### Saved entries
++++++++

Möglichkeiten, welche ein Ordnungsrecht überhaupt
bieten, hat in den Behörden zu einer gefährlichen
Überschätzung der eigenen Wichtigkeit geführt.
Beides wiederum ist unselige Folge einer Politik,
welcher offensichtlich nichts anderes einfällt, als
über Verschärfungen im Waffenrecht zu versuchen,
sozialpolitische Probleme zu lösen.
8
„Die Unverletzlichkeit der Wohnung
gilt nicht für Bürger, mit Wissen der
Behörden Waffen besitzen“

++++++++

Your answer should be the records themselves, returned word for word.

Möglichkeiten, welche ein Ordnungsrecht überhaupt
bieten, hat in den Behörden zu einer gefährlichen
Überschätzung der eigenen Wichtigkeit geführt.
Beides wiederum ist unselige Folge einer Politik,
welcher offensichtlich nichts anderes einfällt, als
über Verschärfungen im Waffenrecht zu versuchen,
sozialpolitische Probleme zu lösen.
8
„Die Unverletzlichkeit der Wohnung
gilt nicht für Bürger, mit Wissen der
Behörden Waffen besitzen“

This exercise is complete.